■ PROBLEM STATEMENT
Reproduce word for word the stretch of the Campus Global Theme statement from "A Collective Obligation" through "to the challenge.".

■ TEXT UNDER STUDY
"""

Campus Global Theme Statement of Purpose

The Campus Global Theme program identifies a topic linked to one or more of the UN Sustainable Development Goals (SDGs) and engages the entire UC Davis community in related discussion, learning, discovery, and action. The second Campus Global Theme is Transformative Energies: Repowering and Empowering the Planet, dares to imagine repowering and empowering the planet as being two sides of the same coin.

Transformative Energies: Repowering and Empowering the Planet

UC Davis’ second Campus Global Theme, "Transformative Energies: Repowering and Empowering the Planet," invites the campus community to explore the humanistic, social, and scientific dimensions of energy. Given the ever-impending environmental crisis that global warming poses, we, as part of planetary communities, need strategies for achieving a just energy transition. “Transformative Energies” dares to imagine repowering and empowering the planet as being two sides of the same coin. It holds out the possibility that an energy transition from a reliance on hydrocarbons to sustainable technologies simultaneously entails upending embedded systems of social inequity and ecological damage. Racial, economic, and environmental harms have been enmeshed with the world’s historically tenacious and dominant forms of power. Such power threatens energy democracy and our capacity to identify and recognize greenwashing and misinformation. Transformative Energies seeks to compel a deeper understanding of these connections and to build complex, multi-faceted efforts to transform them.

Transformative Energies calls upon members of our campus to share creative ways to reconsider and reconfigure our relationship to power through scientific, social, humanistic, and artistic experimentation and analysis. Inspired by the UN Sustainable Development Goals (SDGs), "Transformative Energies” summons UC Davis’ varied interdisciplinary strengths and encourages collaborations and conversations on Transformative Energies, imagined historically and contemporarily, materially and speculatively, humanistically, artistically and scientifically.

The Campus Global Theme will run from January 2022 to June 2023, and offers a platform for the entire university community—students, faculty, staff, alumni, and the broader Davis public—to engage in discussion, debate, and dynamic action on power in its many facets. We invite all members of the campus community to submit proposals to host an event or activity.

The Repower-Empower Dualism

A starting point for the Transformative Energies Campus Global Theme is an understanding that “repowering” and “empowering” are not two separate initiatives, but rather two dimensions of the same project. This orientation trains us to consider how the capturing of power as a geophysical-chemical force has been intricately bound to the uneven distribution of racial, geographic, economic, political, and bio-systemic power and welfare. It compels reflection on how distinct forms of harnessing geophysical-chemical force often imperil a diversity of landscapes, life forms, and land rights holders —be they human, animal, plant, or protozoa. This is not a coincidence. Our Repowering-Empower dualism appreciates this relation—whereby the parameters of one term inherently shape those of the other—and seeks to shift this relation toward livable futures for all. As we envision and enact strategies for an energy transition, this Campus Global Theme calls for attunement to the collateral need to ensure the empowerment of our planet’s diverse human and non-human ecologies.

A Collective Obligation

Our history and mission as a land-grant research and teaching institution oblige us to recognize that real challenges thwart any easy transition to renewable energy that simultaneously embraces diversity and equity in all its manifestations. This Campus Global Theme foregrounds efforts and actions by our campus community that analyze, experiment with, and deconstruct—so as to construct anew—the complexities entailed in such a transition. We are convinced that the UC Davis campus is up to the challenge.

"""

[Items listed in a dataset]
"""

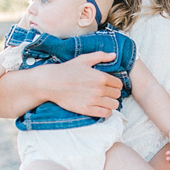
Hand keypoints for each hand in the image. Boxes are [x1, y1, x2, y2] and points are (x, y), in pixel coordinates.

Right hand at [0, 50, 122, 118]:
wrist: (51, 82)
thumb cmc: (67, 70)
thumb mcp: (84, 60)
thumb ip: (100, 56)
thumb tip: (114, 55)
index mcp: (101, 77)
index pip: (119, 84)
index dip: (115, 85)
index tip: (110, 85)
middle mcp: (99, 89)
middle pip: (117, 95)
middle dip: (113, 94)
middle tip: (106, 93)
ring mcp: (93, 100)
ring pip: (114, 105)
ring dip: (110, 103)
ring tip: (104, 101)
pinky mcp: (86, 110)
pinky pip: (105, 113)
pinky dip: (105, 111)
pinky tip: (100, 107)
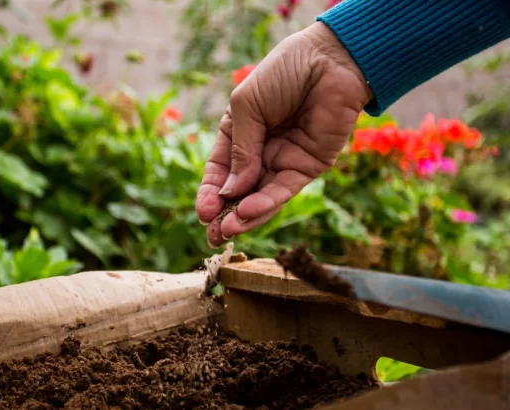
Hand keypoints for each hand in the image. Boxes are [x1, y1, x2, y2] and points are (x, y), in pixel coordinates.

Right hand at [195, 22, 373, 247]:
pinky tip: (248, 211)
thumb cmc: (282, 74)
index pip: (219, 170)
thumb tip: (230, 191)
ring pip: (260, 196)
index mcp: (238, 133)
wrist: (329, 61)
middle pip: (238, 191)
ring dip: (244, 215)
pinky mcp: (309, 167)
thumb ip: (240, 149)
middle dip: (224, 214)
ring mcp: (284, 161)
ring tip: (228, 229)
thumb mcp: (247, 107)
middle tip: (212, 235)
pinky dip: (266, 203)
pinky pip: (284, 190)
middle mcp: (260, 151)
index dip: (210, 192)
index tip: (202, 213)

"""
"""

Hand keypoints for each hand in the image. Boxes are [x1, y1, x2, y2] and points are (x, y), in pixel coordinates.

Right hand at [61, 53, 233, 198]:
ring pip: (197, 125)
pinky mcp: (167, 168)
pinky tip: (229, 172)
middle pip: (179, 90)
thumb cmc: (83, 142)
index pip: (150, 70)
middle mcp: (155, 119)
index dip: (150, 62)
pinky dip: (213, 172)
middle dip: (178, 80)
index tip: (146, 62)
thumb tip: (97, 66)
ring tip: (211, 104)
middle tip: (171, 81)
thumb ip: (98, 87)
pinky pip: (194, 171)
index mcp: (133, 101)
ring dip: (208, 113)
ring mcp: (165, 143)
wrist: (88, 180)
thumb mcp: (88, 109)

"""

■ FINISHED TASK
A Collective Obligation

Our history and mission as a land-grant research and teaching institution oblige us to recognize that real challenges thwart any easy transition to renewable energy that simultaneously embraces diversity and equity in all its manifestations. This Campus Global Theme foregrounds efforts and actions by our campus community that analyze, experiment with, and deconstruct—so as to construct anew—the complexities entailed in such a transition. We are convinced that the UC Davis campus is up to the challenge.